Chettinad Tamil Brahmin Madras Andhra Telangana

Best for

Lunch Dinner

Recipe

Prep: 20 min Cook: 20 min Total: 40 min 2-3 servings

Ingredients

1 cup raw rice
2 cups water
1 cup curd (yogurt)
1/4 cup milk
1 tablespoon ghee
1 teaspoon mustard seeds
1 teaspoon urad dal
1 teaspoon chana dal
1 pinch asafoetida
1 tablespoon grated ginger
2 green chilies, chopped
1 red chili, broken
1 sprig curry leaves
2 tablespoons coriander leaves, chopped
1 carrot, grated
salt to taste

Instructions

  1. 1 Wash the rice thoroughly and cook it with 2 cups of water until soft and mushy.
  2. 2 Let the rice cool down to room temperature.
  3. 3 Add curd, milk, and salt to the cooled rice and mix well until creamy.
  4. 4 Heat ghee in a pan and add mustard seeds.

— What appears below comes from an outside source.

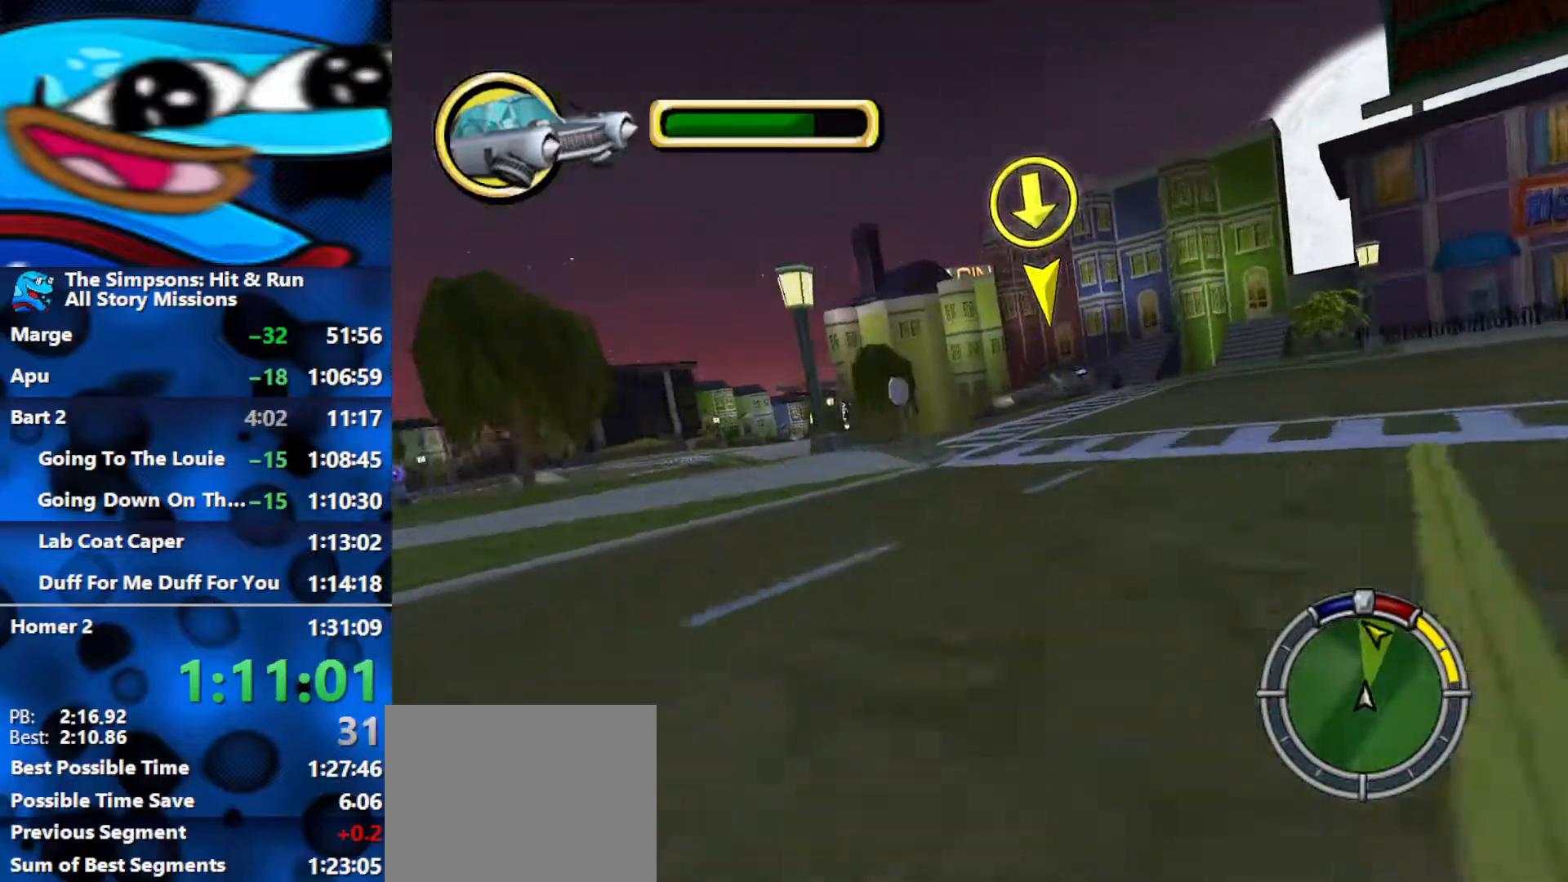
{"buttons": [], "left_stick": "left", "right_stick": "center", "events": [[200, "R2", "up"], [333, "R2", "down"], [450, "R2", "up"]]}
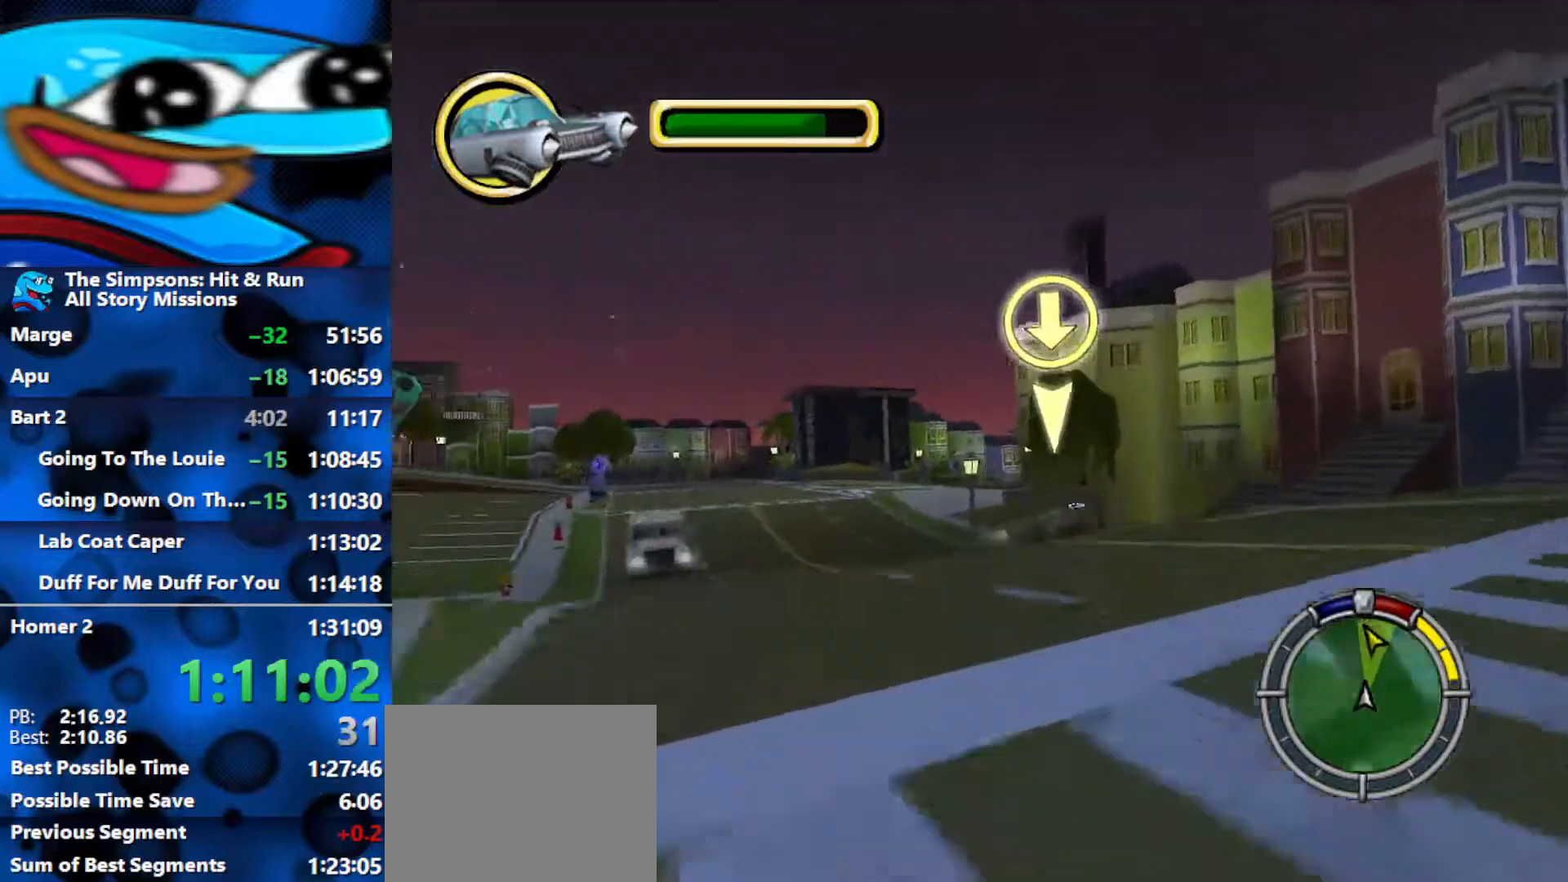
{"buttons": ["R2"], "left_stick": "center", "right_stick": "down", "events": [[17, "R2", "down"], [283, "left_stick", "center"], [417, "right_stick", "down"]]}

Allow them to splutter.
  5. 5 Add urad dal, chana dal, and fry until golden brown.
  6. 6 Add asafoetida, grated ginger, green chilies, red chili, and curry leaves. Sauté for a minute.
  7. 7 Pour the tempering over the curd rice mixture and mix well.
  8. 8 Garnish with chopped coriander leaves and grated carrot.
  9. 9 Serve chilled or at room temperature.

Tips

For a richer taste, use freshly set homemade curd.